Hukum Qunut Subuh Tidak Dibaca Imam: Pandangan Ulama

Shalat Subuh berjamaah sering kali memunculkan perbedaan terkait pembacaan doa qunut di antara jamaah, dengan imam yang ada yang membacanya dan yang tidak. Bagi yang ingin mengetahui hukum jika imam tidak membaca qunut saat shalat Subuh berjamaah, perlu dipahami bahwa qunut Subuh merupakan amalan yang disunnahkan dalam shalat. Ada tiga jenis qunut yang disunnahkan, yaitu qunut Subuh, qunut witir pada separuh akhir Ramadhan, dan qunut nazilah. Imam Al-Nawawi menjelaskan bahwa qunut Subuh termasuk sunah muakkadah, yang jika ditinggalkan, shalat tetap sah tapi disarankan untuk melakukan sujud sahwi. Doa qunut Subuh yang biasanya dibaca adalah “Allahummahdini…” dan ketika shalat berjamaah, imam disarankan mengganti lafal agar sesuai dengan konteks berjamaah.

Pandangan Muhammadiyah terkait doa qunut Subuh berbeda, di mana organisasi ini tidak melaksanakan qunut dalam shalat Subuh karena tidak ada dalil yang kuat mengenai perintah tersebut.
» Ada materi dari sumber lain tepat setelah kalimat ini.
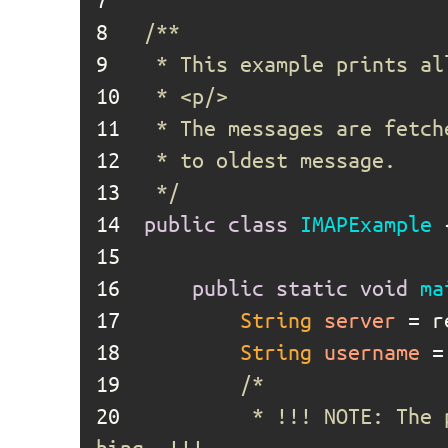
8	
9	
10	
11	
12	
13	
 */
14	
public
class
IMAPExample
15	
16	
public
static
void
ma
17	
String
server
=
 r
18	
String
username
=
19	
20	
		 * !!! 
NOTE:
 The 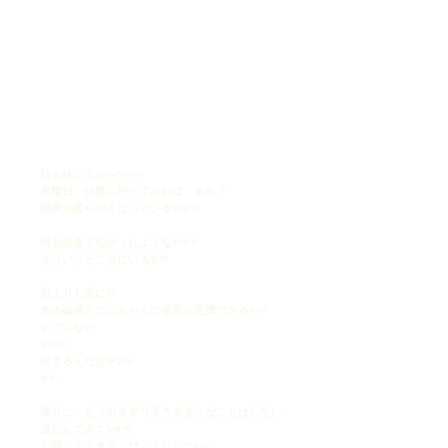
自分を生きる
通りがいいのは 気持ちがいい✨✨✨
杭を抜いてから✨✨✨
月曜日 仕事に行ってみれば あれ？
現実が柔らかくなっている✨✨✨
何も起きてなかったような✨✨✨
そういうところにいる✨✨
前よりも楽に✨
光の磁場とニコちゃんの場所が意識できる✨✨
すごいな✨
✨✨✨
生きるんだな✨✨✨
✨✨
帰りに
もう引きずり下ろすようなことはしない
楽しんできて✨✨✨
と聞こえてきて びっくりした✨✨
Mereka berpandangan bahwa qunut yang memiliki dasar tuntunan jelas adalah qunut nazilah, yang dibaca dalam situasi tertentu. Dalam konteks shalat Subuh berjamaah, makmum disunnahkan untuk mengikuti gerakan imam yang termasuk dalam rukun shalat, namun tidak diwajibkan mengikuti hal-hal yang bukan rukun, seperti membaca qunut. Dalam pandangan Muhammadiyah, qunut bukan bagian dari rukun shalat Subuh dan boleh ditinggalkan tanpa membatalkan salat. Selain itu, dalam melakukan shalat, makmum wajib mengikuti gerakan imam yang termasuk rukun shalat.

Dengan berbagai pandangan dari para ulama dan Muhammadiyah terkait doa qunut Subuh, penting bagi jamaah untuk memahami hukum dan pandangan yang berlaku sesuai dengan keyakinan dan tuntunan masing-masing. Dengan pengetahuan yang benar tentang hal ini, diharapkan ibadah shalat Subuh berjamaah dapat dilaksanakan dengan penuh keyakinan dan kekhusyukan.